Oppenheimer, directed by Christopher Nolan, is one of the most visually striking, emotionally draining and thought-inducing films of the year.
Most movies that are usually three hours long tend to lose the audience at one time or another, but Oppenheimer grabs the attention of the viewer from the very first second ... and doesn’t let it go until the credits start rolling.
The artistic prowess of Nolan as an auteur is on full display in Oppenheimer, which like most of his other movies, takes a non-linear approach to telling the story of J Robert Oppenheimer, the father of the atomic bomb.
Nolan’s longtime collaborator Cillian Murphy has been cast in the role of the nuclear physicist who forever changed the history of humankind. Robert Downey Jr, Emily Blunt, Florence Pugh, among others, rounds out a cast that do a brilliant job in bringing the tensions of the atomic age to the screen.

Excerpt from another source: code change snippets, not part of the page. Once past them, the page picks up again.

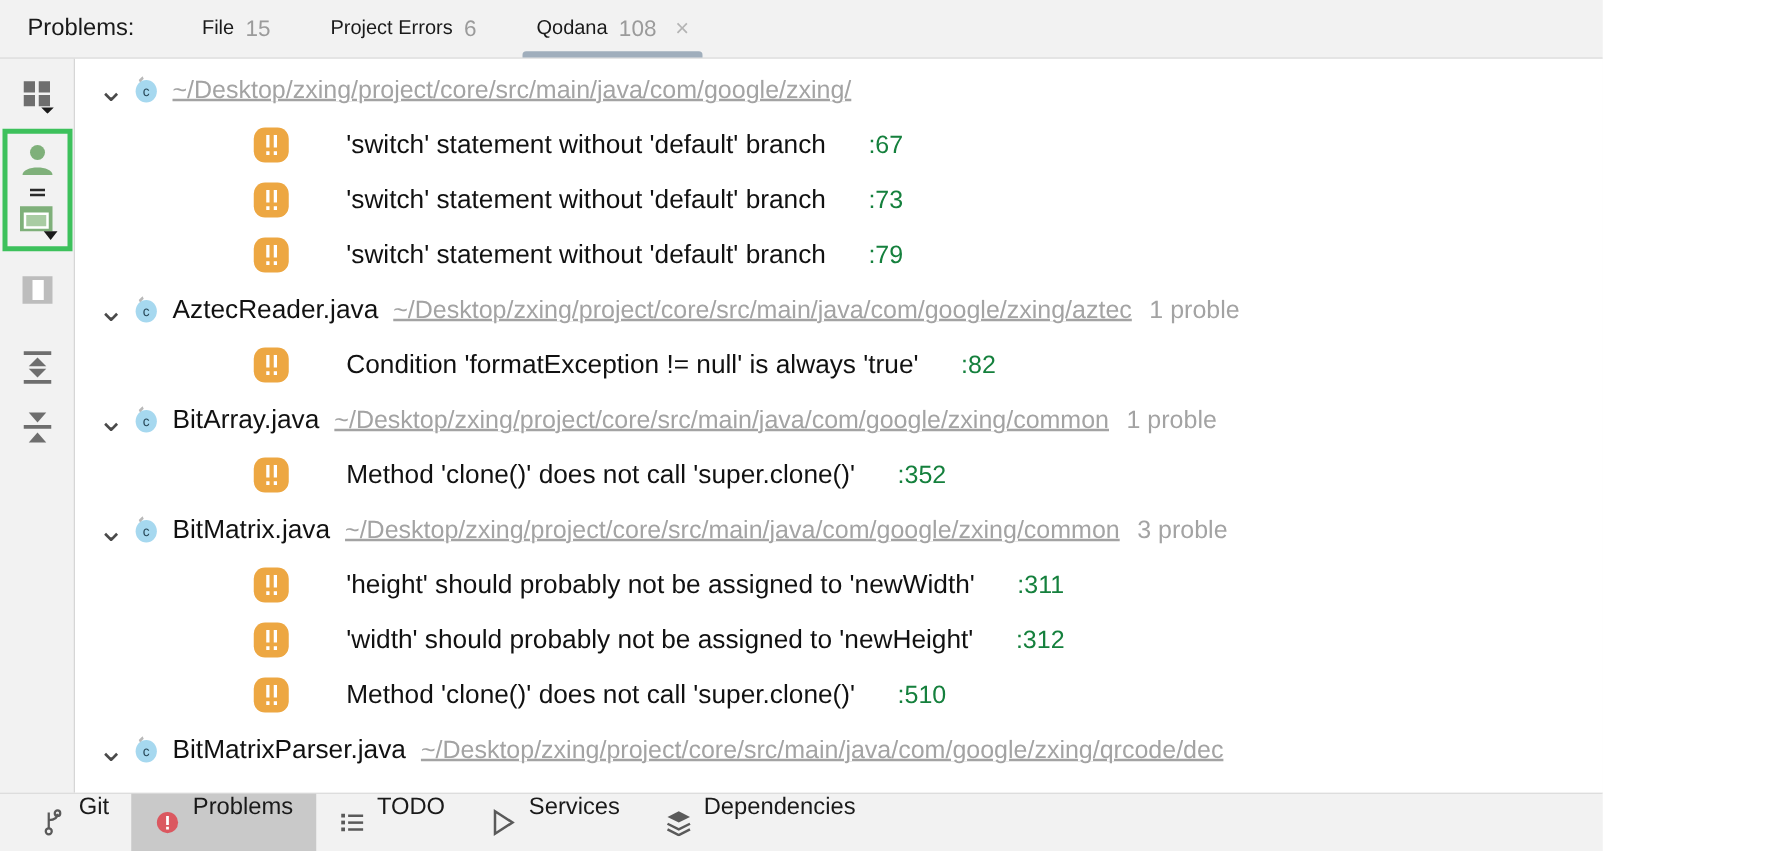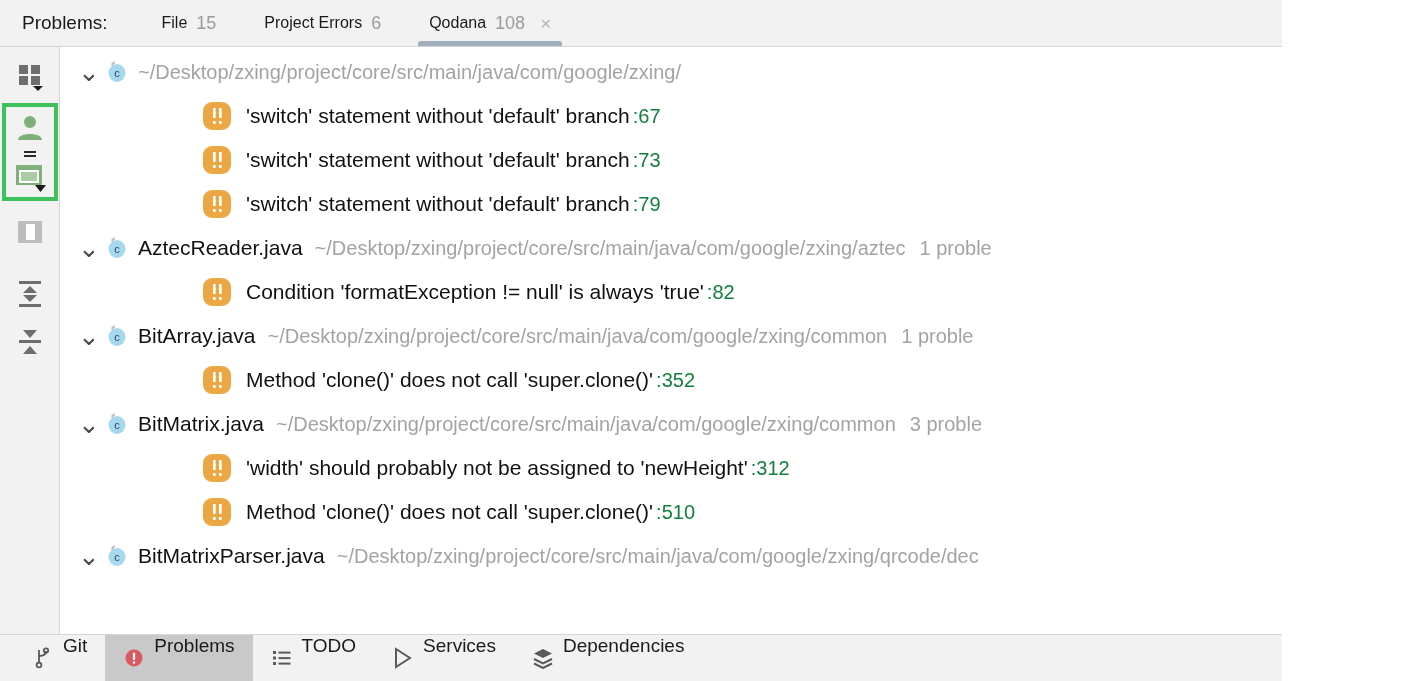--- a/index.html
+++ b/index.html
@@ -132,6 +132,7 @@
   .fpath {
     font-size: 20px;
     color: #a3a3a3;
+    text-decoration: underline;
   }
   .fcount {
     font-size: 20px;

But it is Murphy and Downey Jr who shine the most in this epic tale. Murphy brings the character of Oppenheimer to life using a much-needed subtlety and understanding, careful in his approach to not deify the man but also giving him the aura of a man who thinks he is doing the right thing.
Downey Jr plays the role of Lewis Strauss, an American businessman and naval officer, who played a huge role in the development of nuclear weapons at the time. The movie positions Strauss as the villain of the story, as a vindictive bureaucrat who destroys Oppenheimer’s legacy to further his own. Downey plays the role with a deft hand, showing off some real acting chops in what is a far cry from his role as Tony Star a.k.a Iron Man in the Marvel Cinematic Universe.
But the star of the show is always going to be Nolan. Nolan, who is already considered one of the best directors ever, shows us why he has earned that title. Cleverly combining both first-person and third-person perspectives with help of differing aspect ratios, Nolan paints a view of a troubled man who went on to create one of the most destructive weapons known to mankind. Each frame looks, feels and sounds like it has been carefully thought out to further the overall vibe of the story.
Ludwig Göransson’s background theme never distracts from the story, but adds so much substance that you are aware of its absence in certain scenes, without it being distracting.
Nolan has always been a practical filmmaker, preferring to use real objects and people instead of CGI. Well, his refusal to use CGI to recreate the atom bomb test has only aided in making the moment in the movie even more captivating.
The movie takes a turn in the last third when it suddenly turns into a political thriller, and that was quite a nice surprise too as it helped in keeping the audience’s attention towards the end of the screening.
The movie does have a minor flaw, however. And, that’s to do with the subject matter itself. A movie about the creation of the first atomic bomb will, of course, have quite a lot of scientific jargon in it.
And, despite Nolan simplifying quite a lot of it, the sheer volume of the science thrown at you can be overwhelming at times.
However, this is a movie that deserves to be seen on the big screen and, in IMAX, if possible. Only then will you truly feel the effect of what Nolan has made.
Verdict: Do not wait for it to come on OTT platforms, head to the theatre right now and watch this masterpiece.